Cranky Overflow

My recent inability to get a job has been gnawing at me, like some small and exceedingly pugnacious animal. I think a large part of this stems from my knowledge that I wasted two years when I should have been looking for a job. Before the recession my inexperience would have meant little to the job seeking process; everyone was hiring. Now, instead of having the previous work experience that companies desire, I have never held an hourly job and have no way to separate myself from the teeming masses. If I could get to an interview I might stand a chance.

There is definite guilt present; this is all a result of my laziness and procrastination in prior years. I was remiss before, and now, when I really need it, I am unable to obtain gainful employment. Couple this with my current dissatisfaction with political realities and my general antipathy toward a sizable portion of people my age, and you get a stereotype a la Despair or the Onion; a disaffected and moody college student.
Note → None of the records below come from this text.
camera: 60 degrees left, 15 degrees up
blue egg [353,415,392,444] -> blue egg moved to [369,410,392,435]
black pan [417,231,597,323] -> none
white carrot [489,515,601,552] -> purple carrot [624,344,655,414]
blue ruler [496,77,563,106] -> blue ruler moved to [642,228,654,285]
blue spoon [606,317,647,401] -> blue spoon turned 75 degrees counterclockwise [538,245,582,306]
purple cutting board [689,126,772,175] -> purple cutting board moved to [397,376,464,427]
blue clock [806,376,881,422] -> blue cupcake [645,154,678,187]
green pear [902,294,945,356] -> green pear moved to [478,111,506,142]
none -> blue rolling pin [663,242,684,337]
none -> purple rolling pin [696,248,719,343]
Oh, wait, add to the above the fact that I cannot win the weed battle in the garden. I have spent hours, enough time to sunburn my leathery, suntan lotion-coated, hide+ extra hours with shirt. There are still forests--FORESTS!--of weeds. Even my favourite tasks are turning futile. On top of that--oh yes, there's more!!--I have major writers block. I keep sitting down to write, but I never, usually (as any poor person reading this might have qualified), get more than a paragraph down.
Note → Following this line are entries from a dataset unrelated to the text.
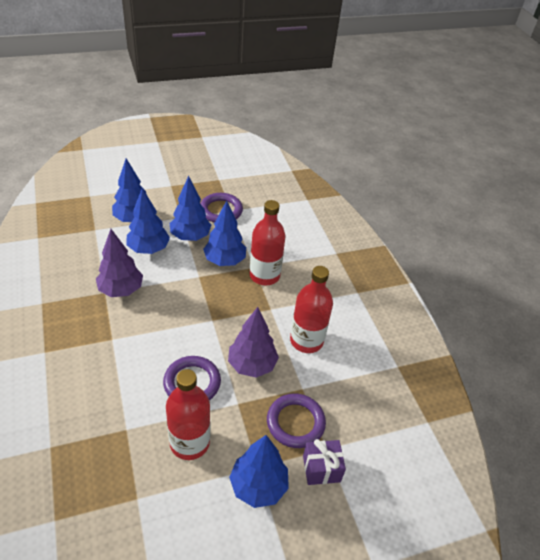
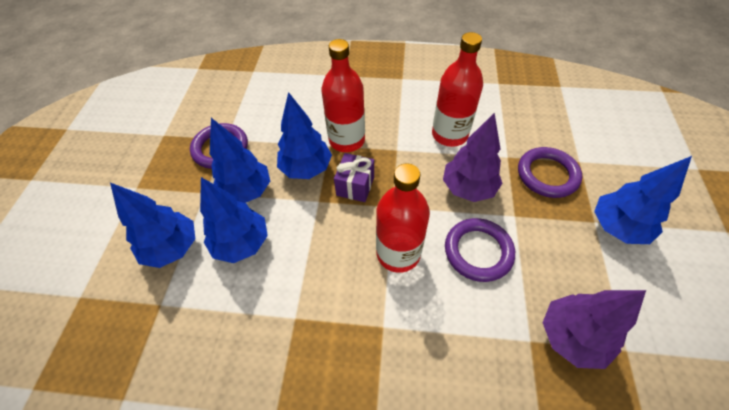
camera: 60 degrees left, 10 degrees up
purple tree [96,229,143,297] -> purple tree moved to [543,290,646,369]
red bottle [166,369,210,460] -> red bottle moved to [376,163,430,273]
purple gift [303,439,346,485] -> purple gift moved to [334,153,374,202]

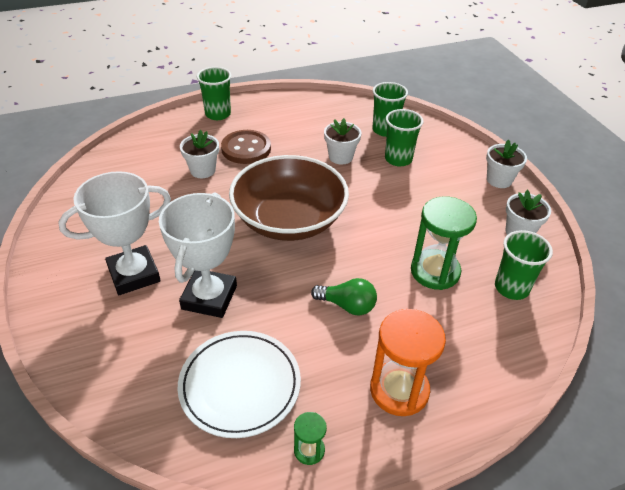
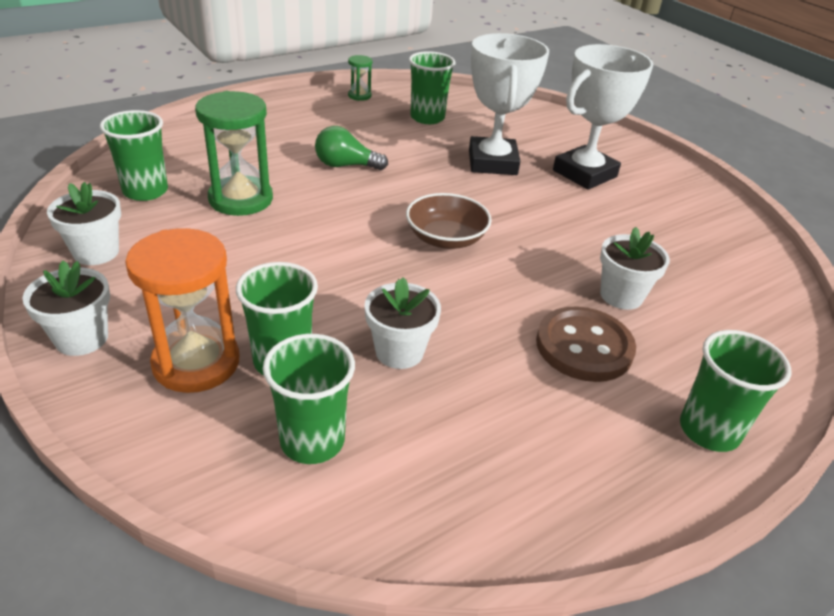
camera: 165 degrees right, 5 degrees down
white plate [178,331,301,438] -> green cup [409,51,456,124]
brown bowl [229,155,349,241] -> brown bowl [406,193,492,249], size x0.51
orange hourglass [370,309,446,416] -> orange hourglass moved to [125,228,240,393]

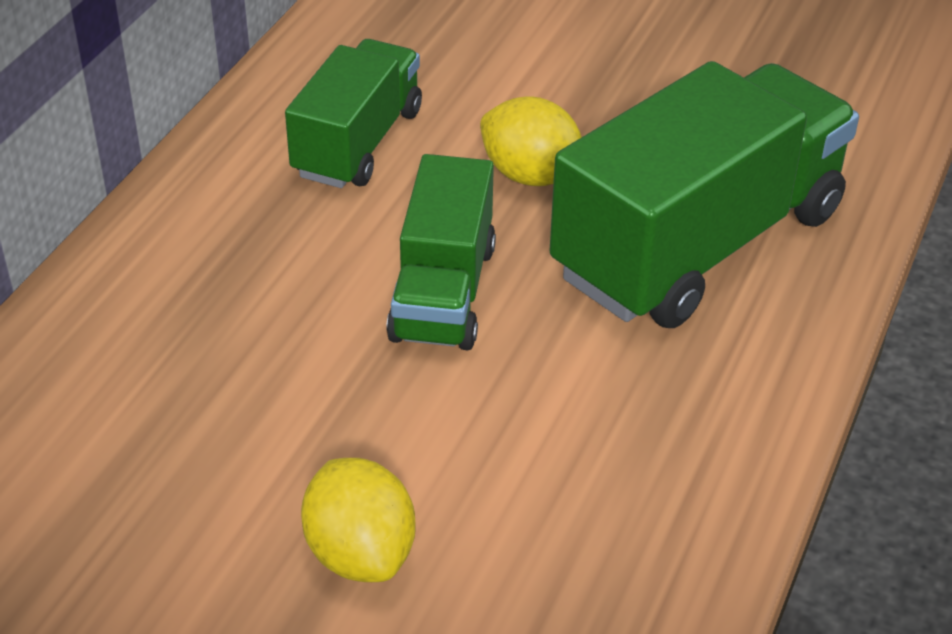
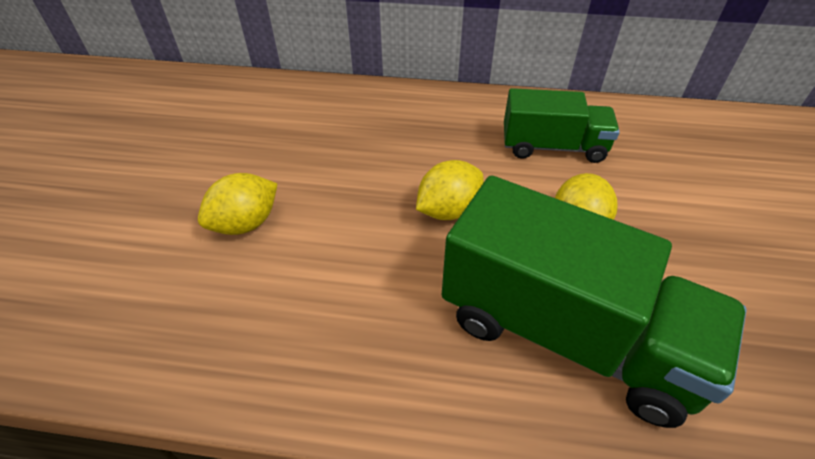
camera: 75 degrees right, 5 degrees up
green truck [386,154,496,350] -> yellow lemon [416,160,484,220]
And our water is salted and I can't seem to get hydrated while at home.

On the bright side, I have a tan, am not such a dangerous driver anymore, and have been doing plenty of German. I think I need to start going to ultimate frisbee; the exertion would be a good thing.

Sorry about all the whining, but I'm just tightly wound and cranky tonight. ;-p

Comments

  1. Huh. Yeah... my problem is I give up as soon as I see that they are asking about your previous job experience. Not cool.